第50話

 今朝も、お昼も何事もなく一日を過ごすことができた結城は、心の底から安堵していた。


 今日の朝は、恭介の家でいつもよりもゆったりと朝食を食べて、夢と一緒に登校することが出来た。

 

 恭介は、結城が自分の家から学校へと向かっていくときに


「いってきます」


 とそう言った結城のことを見て心の底から喜んでいた。


 そんな恭介を夢と結城が温かく見守るほどにゆったりとした穏やかな時間が流れていた。


 それは、学校に着いても変わらずに何もない穏やかな一日であった。


 昼休みもいつもの場所へで食べていたが、新条沙耶が姿を見せることもなく夢と一緒に作ったお弁当を食べながら昨日の事をぼぉっと思い出しては、少し心が温かくなる。


 そんな一日を終えて、結城は下校していた。


 夢と待ち合わせをしている場所へと歩いていく。


 きっと、いつものように待っているだろうと結城は思っていたのだが、なんにも無かった今日に限って夢が先に来ていなかった。


 大学が忙しいのだろうとそう思って、結城は夢を待つことにした。


 だけれど、待てども待てどもくる気配が微塵も感じられない。


 段々と不気味に感じてきた結城は悩みに悩んだ結果、一度恭介が待っている喫茶店へと行くことにした。


 夢との連絡先を交換しておいたため、すれ違いが起きないように念のため、夢へと連絡を入れておく。


『もう先に帰っていますか?』


 とそう連絡を送ってみるも送ったばかりだからか、それとも何かあったのか、不安に感じているからか、全く持って返事が返ってくる気配がない。


 もしかしたら、先に帰ってしまっているのかもしれない。


 喫茶店が、何かのイベントが近くでやっていてそれで忙しくて夢が先に喫茶店へと帰っているのかもしれない。


 きっと、そうだ。


 そんなある可能性が低い選択肢にしがみつくほどに結城の視野は狭まって何も考えられなくなっていた。

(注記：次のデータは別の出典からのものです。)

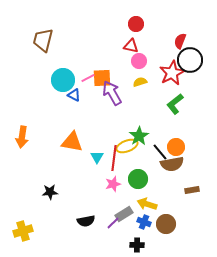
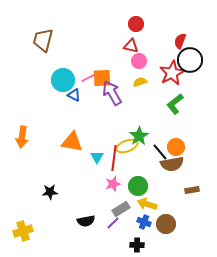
green circle: moved 7 px down
gray rectangle: moved 3 px left, 5 px up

 もしそうだとするのなら、夢は連絡をしているだろうし、そもそも帰らなくても恭介に連絡をすればよいだけの話である。


 喫茶店へと向かう足は徐々に速くなっていき、途中からは駆け足になって、最後は全速力になっていた。


 喫茶店が見えて、少しだけ気持ちが落ち着き、息を整えてから扉を開ける。


 きっと、夢はここに先に帰っているだろうとそう思って。


 ゆっくりと、恐る恐る扉を開けた先で、夢は…


「結城君、おかえり。どうしたんだい?そんなに焦って」


 いなかった。


 どこを探しても、いない。


 そんな結城の様子と、一緒にいるはずの夢がいないことに気付いた恭介は結城に問いかける。